### Prompt
Lay out everything from the start of the records down to the line that contains "genus: Diospyros", both included, as a Markdown table with the columns Row and Line. Number each line and leave out blank lines.

========

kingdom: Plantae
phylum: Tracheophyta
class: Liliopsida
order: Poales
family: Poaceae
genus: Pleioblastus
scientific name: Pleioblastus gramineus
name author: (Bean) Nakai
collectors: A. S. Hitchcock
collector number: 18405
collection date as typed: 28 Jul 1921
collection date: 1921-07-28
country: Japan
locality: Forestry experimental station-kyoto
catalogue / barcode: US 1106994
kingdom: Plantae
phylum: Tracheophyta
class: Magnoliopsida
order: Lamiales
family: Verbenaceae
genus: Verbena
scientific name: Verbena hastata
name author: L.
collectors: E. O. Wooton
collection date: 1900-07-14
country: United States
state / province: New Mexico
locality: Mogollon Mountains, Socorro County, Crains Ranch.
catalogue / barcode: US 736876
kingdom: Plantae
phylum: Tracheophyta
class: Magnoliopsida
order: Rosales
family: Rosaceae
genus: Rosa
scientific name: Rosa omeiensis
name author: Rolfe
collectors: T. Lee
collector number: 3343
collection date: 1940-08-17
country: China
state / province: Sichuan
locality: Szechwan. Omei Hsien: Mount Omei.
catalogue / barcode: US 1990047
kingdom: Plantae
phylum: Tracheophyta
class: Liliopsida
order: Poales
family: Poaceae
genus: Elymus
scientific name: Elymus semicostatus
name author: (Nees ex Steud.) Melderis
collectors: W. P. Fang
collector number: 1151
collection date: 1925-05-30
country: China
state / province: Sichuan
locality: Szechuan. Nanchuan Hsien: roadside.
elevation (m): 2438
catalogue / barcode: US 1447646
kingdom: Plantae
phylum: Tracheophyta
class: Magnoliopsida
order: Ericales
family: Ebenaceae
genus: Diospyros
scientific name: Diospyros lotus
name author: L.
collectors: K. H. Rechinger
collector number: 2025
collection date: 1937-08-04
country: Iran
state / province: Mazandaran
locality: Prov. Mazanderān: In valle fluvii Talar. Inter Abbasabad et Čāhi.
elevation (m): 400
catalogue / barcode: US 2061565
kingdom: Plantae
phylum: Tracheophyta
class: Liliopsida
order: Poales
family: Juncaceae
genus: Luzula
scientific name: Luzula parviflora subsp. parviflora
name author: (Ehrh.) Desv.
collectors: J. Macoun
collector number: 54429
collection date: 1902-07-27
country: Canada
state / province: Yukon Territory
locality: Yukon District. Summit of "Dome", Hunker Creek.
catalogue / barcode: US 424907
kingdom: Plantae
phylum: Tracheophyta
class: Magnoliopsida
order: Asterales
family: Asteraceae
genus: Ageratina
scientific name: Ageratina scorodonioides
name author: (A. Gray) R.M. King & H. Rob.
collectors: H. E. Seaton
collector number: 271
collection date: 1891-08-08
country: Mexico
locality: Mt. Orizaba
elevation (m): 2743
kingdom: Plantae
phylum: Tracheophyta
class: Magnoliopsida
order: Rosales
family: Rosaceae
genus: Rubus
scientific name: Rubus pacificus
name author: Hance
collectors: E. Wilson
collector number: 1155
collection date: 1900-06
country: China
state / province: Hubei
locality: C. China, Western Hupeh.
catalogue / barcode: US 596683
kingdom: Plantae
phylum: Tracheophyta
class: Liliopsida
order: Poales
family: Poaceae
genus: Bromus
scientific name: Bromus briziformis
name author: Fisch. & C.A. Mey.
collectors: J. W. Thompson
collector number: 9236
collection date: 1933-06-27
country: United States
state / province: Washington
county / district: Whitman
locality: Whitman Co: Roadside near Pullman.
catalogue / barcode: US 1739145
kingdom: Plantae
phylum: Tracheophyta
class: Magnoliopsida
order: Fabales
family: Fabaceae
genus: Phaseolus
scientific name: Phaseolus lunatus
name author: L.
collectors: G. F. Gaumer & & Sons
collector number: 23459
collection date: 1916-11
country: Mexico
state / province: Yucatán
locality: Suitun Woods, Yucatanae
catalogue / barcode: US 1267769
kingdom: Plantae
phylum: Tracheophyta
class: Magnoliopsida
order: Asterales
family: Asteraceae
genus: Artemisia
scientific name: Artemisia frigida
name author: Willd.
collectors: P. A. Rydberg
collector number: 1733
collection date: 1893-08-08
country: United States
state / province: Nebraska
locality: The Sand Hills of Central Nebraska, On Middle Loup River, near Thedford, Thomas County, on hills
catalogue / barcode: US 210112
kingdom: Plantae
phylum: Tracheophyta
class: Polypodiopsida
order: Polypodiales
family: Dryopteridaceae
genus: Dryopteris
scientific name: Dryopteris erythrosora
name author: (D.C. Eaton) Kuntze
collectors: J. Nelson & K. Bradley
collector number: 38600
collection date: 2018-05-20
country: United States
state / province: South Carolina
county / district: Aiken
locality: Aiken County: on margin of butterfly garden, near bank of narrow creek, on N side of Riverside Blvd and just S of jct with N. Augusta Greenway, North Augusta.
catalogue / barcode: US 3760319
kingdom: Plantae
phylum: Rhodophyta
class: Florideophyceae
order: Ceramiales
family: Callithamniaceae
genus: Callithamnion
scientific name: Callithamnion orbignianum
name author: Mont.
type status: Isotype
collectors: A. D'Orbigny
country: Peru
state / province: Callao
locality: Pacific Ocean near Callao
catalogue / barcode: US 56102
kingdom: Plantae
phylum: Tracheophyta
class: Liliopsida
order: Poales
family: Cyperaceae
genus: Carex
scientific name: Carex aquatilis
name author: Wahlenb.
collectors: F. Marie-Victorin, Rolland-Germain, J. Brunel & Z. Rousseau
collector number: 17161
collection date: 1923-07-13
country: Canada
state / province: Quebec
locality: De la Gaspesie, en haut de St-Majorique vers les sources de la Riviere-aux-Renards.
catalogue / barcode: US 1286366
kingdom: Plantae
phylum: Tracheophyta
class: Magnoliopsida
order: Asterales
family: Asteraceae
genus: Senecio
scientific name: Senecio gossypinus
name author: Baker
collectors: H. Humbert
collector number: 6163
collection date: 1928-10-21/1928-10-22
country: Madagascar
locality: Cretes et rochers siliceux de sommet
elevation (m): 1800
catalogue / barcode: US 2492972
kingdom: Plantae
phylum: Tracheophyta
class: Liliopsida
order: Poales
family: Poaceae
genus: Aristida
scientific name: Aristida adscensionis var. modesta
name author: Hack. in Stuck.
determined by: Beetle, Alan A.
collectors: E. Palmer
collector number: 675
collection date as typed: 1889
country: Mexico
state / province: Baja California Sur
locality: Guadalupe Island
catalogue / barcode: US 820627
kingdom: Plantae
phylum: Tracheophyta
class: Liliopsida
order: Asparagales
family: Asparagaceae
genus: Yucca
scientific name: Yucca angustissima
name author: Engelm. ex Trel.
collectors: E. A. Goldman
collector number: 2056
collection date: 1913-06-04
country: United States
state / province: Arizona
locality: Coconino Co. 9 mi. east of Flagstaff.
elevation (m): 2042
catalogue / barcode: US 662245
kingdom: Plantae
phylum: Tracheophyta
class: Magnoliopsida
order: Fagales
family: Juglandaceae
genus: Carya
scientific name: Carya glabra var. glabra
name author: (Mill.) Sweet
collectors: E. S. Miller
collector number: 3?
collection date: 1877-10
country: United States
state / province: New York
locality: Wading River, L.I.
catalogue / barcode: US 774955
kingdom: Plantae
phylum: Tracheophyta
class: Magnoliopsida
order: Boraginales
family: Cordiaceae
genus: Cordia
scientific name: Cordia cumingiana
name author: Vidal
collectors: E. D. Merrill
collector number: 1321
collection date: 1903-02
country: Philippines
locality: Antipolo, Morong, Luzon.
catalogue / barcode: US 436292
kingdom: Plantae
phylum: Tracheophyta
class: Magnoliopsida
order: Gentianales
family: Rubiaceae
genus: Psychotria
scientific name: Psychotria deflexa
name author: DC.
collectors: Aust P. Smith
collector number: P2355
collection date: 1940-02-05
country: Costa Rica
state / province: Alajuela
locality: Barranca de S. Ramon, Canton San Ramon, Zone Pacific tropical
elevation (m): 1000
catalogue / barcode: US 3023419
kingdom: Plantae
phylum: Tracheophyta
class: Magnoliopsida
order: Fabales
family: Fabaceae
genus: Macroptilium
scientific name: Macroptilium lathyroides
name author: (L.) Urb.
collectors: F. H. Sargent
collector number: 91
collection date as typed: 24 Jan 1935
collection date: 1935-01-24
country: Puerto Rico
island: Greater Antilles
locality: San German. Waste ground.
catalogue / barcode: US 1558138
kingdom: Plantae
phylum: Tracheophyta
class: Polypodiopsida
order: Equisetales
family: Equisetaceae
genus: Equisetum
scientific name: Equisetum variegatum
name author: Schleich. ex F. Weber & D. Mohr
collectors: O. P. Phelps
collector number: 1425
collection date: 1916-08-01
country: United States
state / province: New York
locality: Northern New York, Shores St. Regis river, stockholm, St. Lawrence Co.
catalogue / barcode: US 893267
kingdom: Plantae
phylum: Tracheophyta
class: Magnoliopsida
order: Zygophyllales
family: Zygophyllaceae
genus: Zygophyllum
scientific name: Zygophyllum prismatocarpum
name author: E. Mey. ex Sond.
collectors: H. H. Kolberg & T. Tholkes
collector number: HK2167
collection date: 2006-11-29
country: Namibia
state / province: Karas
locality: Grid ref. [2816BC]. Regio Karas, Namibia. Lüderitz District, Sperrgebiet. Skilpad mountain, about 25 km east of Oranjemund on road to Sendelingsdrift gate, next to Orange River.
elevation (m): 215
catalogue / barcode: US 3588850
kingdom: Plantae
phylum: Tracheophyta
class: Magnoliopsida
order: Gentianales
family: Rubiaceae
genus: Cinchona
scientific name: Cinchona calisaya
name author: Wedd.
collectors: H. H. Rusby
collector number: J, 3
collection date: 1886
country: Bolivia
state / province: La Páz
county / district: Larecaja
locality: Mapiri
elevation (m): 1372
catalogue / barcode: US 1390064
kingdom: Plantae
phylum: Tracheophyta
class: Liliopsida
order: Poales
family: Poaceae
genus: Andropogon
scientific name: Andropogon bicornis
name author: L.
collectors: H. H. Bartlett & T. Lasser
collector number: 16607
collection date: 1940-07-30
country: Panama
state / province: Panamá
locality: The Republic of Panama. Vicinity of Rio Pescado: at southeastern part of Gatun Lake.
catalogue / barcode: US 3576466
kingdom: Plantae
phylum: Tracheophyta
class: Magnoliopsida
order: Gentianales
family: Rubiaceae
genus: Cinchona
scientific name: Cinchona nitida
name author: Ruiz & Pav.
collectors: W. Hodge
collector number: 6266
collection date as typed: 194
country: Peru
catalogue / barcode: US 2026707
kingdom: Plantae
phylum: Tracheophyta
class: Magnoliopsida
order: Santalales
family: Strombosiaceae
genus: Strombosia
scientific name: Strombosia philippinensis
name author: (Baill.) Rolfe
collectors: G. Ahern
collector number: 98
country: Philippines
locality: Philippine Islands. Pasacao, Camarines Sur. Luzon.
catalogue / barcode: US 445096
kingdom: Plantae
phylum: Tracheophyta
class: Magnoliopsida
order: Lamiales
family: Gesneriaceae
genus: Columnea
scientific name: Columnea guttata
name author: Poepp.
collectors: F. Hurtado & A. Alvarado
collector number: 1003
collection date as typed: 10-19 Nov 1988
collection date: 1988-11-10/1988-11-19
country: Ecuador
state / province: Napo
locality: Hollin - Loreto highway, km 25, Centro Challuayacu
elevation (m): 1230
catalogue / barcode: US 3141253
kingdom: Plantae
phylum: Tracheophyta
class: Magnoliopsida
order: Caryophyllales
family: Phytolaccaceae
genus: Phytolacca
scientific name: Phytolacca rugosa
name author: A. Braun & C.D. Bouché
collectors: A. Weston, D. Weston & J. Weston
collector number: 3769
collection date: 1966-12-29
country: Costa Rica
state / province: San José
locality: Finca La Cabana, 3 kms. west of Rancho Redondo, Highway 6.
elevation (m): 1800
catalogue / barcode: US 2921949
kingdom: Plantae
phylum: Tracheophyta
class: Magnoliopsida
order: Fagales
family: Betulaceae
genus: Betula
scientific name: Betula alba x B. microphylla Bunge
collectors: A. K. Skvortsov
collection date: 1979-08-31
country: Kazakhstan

========

### Task output
| Row | Line |
|---|---|
| 1 | kingdom: Plantae |
| 2 | phylum: Tracheophyta |
| 3 | class: Liliopsida |
| 4 | order: Poales |
| 5 | family: Poaceae |
| 6 | genus: Pleioblastus |
| 7 | scientific name: Pleioblastus gramineus |
| 8 | name author: (Bean) Nakai |
| 9 | collectors: A. S. Hitchcock |
| 10 | collector number: 18405 |
| 11 | collection date as typed: 28 Jul 1921 |
| 12 | collection date: 1921-07-28 |
| 13 | country: Japan |
| 14 | locality: Forestry experimental station-kyoto |
| 15 | catalogue / barcode: US 1106994 |
| 16 | kingdom: Plantae |
| 17 | phylum: Tracheophyta |
| 18 | class: Magnoliopsida |
| 19 | order: Lamiales |
| 20 | family: Verbenaceae |
| 21 | genus: Verbena |
| 22 | scientific name: Verbena hastata |
| 23 | name author: L. |
| 24 | collectors: E. O. Wooton |
| 25 | collection date: 1900-07-14 |
| 26 | country: United States |
| 27 | state / province: New Mexico |
| 28 | locality: Mogollon Mountains, Socorro County, Crains Ranch. |
| 29 | catalogue / barcode: US 736876 |
| 30 | kingdom: Plantae |
| 31 | phylum: Tracheophyta |
| 32 | class: Magnoliopsida |
| 33 | order: Rosales |
| 34 | family: Rosaceae |
| 35 | genus: Rosa |
| 36 | scientific name: Rosa omeiensis |
| 37 | name author: Rolfe |
| 38 | collectors: T. Lee |
| 39 | collector number: 3343 |
| 40 | collection date: 1940-08-17 |
| 41 | country: China |
| 42 | state / province: Sichuan |
| 43 | locality: Szechwan. Omei Hsien: Mount Omei. |
| 44 | catalogue / barcode: US 1990047 |
| 45 | kingdom: Plantae |
| 46 | phylum: Tracheophyta |
| 47 | class: Liliopsida |
| 48 | order: Poales |
| 49 | family: Poaceae |
| 50 | genus: Elymus |
| 51 | scientific name: Elymus semicostatus |
| 52 | name author: (Nees ex Steud.) Melderis |
| 53 | collectors: W. P. Fang |
| 54 | collector number: 1151 |
| 55 | collection date: 1925-05-30 |
| 56 | country: China |
| 57 | state / province: Sichuan |
| 58 | locality: Szechuan. Nanchuan Hsien: roadside. |
| 59 | elevation (m): 2438 |
| 60 | catalogue / barcode: US 1447646 |
| 61 | kingdom: Plantae |
| 62 | phylum: Tracheophyta |
| 63 | class: Magnoliopsida |
| 64 | order: Ericales |
| 65 | family: Ebenaceae |
| 66 | genus: Diospyros |